Cellxgene VIP interface. The ‘Visualization in Plug-in (VIP)’ window on the bottom left corner provides various plotting functions to navigate the full dataset

Integrating public datasets using sc2celldepot

We developed an API to load the scRNASequest result into a web-based application, CellDepot [45], designed to manage datasets from multiple projects and enable cross-dataset queries to create gene expression profiles in violin or dot plot formats. CellDepot also offers advanced search and filtering functions to locate datasets of interest quickly. To allow seamless export of scRNASequest outputs to CellDepot, the pipeline generates h5ad files containing all the necessary project and data information. However, it would be unnecessary and tedious work to run the entire pipeline on a previously analyzed public dataset (e.g., with cell type already labeled).

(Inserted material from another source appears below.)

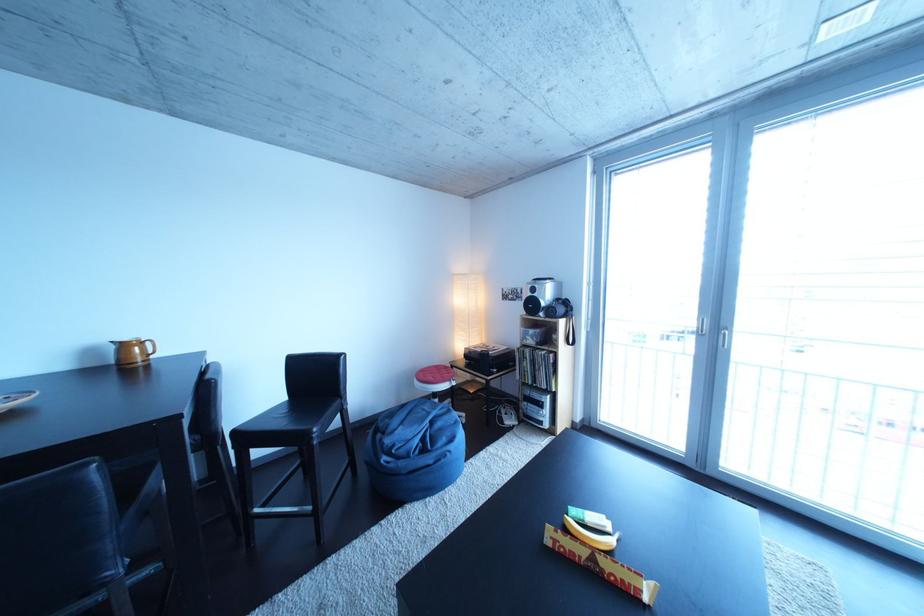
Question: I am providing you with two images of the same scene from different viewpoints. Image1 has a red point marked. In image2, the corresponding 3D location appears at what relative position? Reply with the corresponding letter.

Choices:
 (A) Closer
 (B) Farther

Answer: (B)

Thus, we developed a functionality called sc2celldepot to easily convert public datasets into the required format and publish them into CellDepot.

Discussion

With the nearly exponentially growing amount of scRNA-seq data generated, having a standardized and automated analysis pipeline is critical for efficiently processing and interpreting such data. To fulfill this need, we developed scRNASequest by incorporating multiple state-of-the-art tools into a scRNA-seq analysis pipeline with full integration between its component functionalities. Compared to other scRNA-seq analytic workflows, including scFlow [40], nf-core/scrnaseq [69], single-cell-rna-seq (https://github.com/snakemake-workflows/single-cell-rna-seq), scRNAseq_KNIME [70] and ASAP (https://github.com/DeplanckeLab/ASAP), scRNASequest offers several advantages (Table S1). First, scRNASequest uses clearly defined configuration files to set up analysis, allowing the users to fine-tune the parameters for specific steps. Also, its output results are compatible with multiple downstream tools and platforms, saving time for cross-platform data conversion. Moreover, we not only offer analysis pipelines but also provide cellxgene VIP and CellDepot as data visualization and management tools, making scRNASequest an ecosystem for scRNA-seq data analysis.

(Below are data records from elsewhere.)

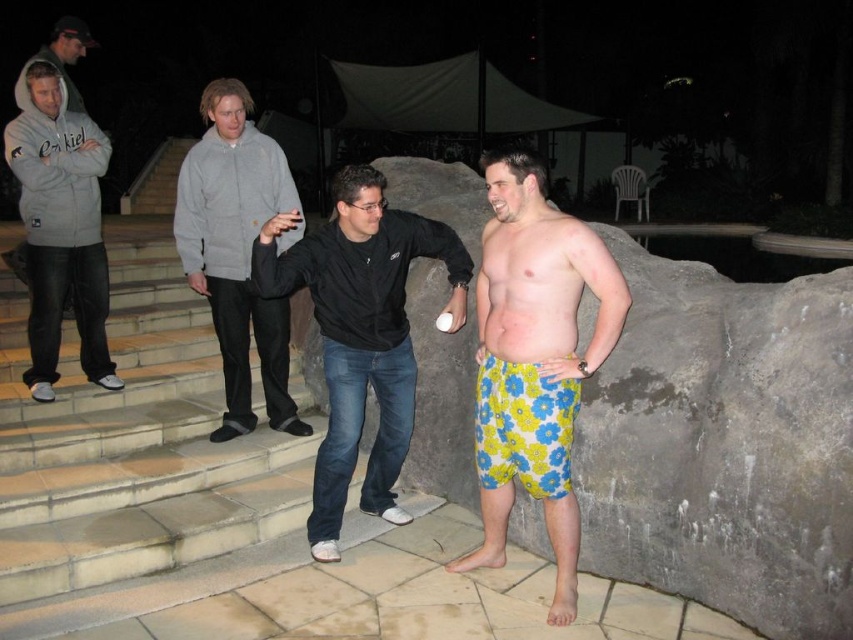
You are a photographer trying to capture a group photo of the gray fleece hoodie at left and the matte gray hoodie at left. Since you want them to be side by side, which one should be on the left in the photo?

The matte gray hoodie at left should be on the left in the photo because the gray fleece hoodie at left is positioned on the right side of it.

You are standing on the patio and want to place a small potted plant between the two points, point (549, 456) and point (76, 113). Which point should the plant be closer to if you want it to be nearer to the viewer?

The plant should be placed closer to point (549, 456) because it is closer to the viewer than point (76, 113).

You are standing on the patio and want to place a small decorative item exactly at the point labeled as point (x=61, y=227). Which object from the scene should you place it on?

You should place the decorative item on the matte gray hoodie at left because the point (x=61, y=227) is located on that object.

Interactive visualization has been a crucial component for interpreting scRNA-seq results, and several tools and platforms have been developed to meet this need, such as iSEE [71], scSVA [72], SCope (https://github.com/aertslab/Scope), etc. [73]. We performed a systematic comparison demonstrating the diverse features of cellxgene VIP and existing tools (Table S3). Overall, cellxgene VIP shows advantages in interactive data analysis and flexibility in web sharing.

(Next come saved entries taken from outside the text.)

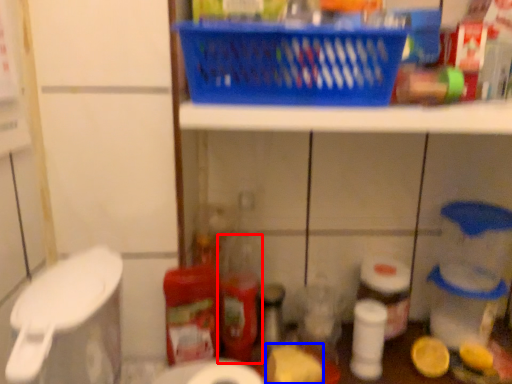
Question: Which object is further to the camera taking this photo, bottle (highlighted by a red box) or food (highlighted by a blue box)?

Choices:
 (A) bottle
 (B) food

Answer: (A)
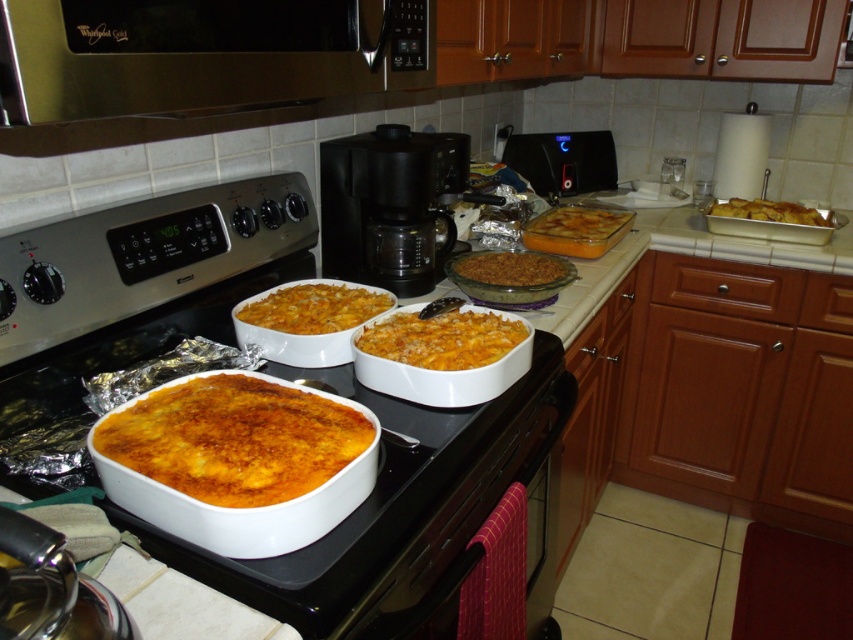
Question: Which of the following is the closest to the observer?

Given the rapidly evolving nature of single-cell omics technologies, we are devoted to implementing new features of scRNASequest in the future. We plan to: 1) support single-cell multimodal omics data analysis such as scATAC-seq and spatial transcriptomics, 2) incorporate trajectory analysis using Monocle3 and RNA Velocity, 3) implement cell–cell communication inference tools, and 4) allow more quality control features such as doublet/multiplet removal.

Conclusion

scRNASequest offers a one-stop-shop for analysts to process scRNA-seq data starting from UMI counts in either h5 or MEX format, perform harmonization of data from multiple samples, annotate cell types based on reference data, identify differentially expressed genes, and generate a suite of interactive reports in easy-to-access formats to enable biologists without advanced computational skills to explore the data interactively. With several user-friendly features such as the bookdown report, slide deck presentation, and cellxgene VIP exploration, users have the flexibility to analyze and share the results in multiple ways. The seamless integration with CellDepot makes data management and sharing possible for a collection of such datasets.

In summary, scRNASequest provides a user-friendly end-to-end pipeline for single-cell RNA-seq data analysis, visualization, and publishing to empower biologists to gain insights from high-volume sequencing data in digestible forms.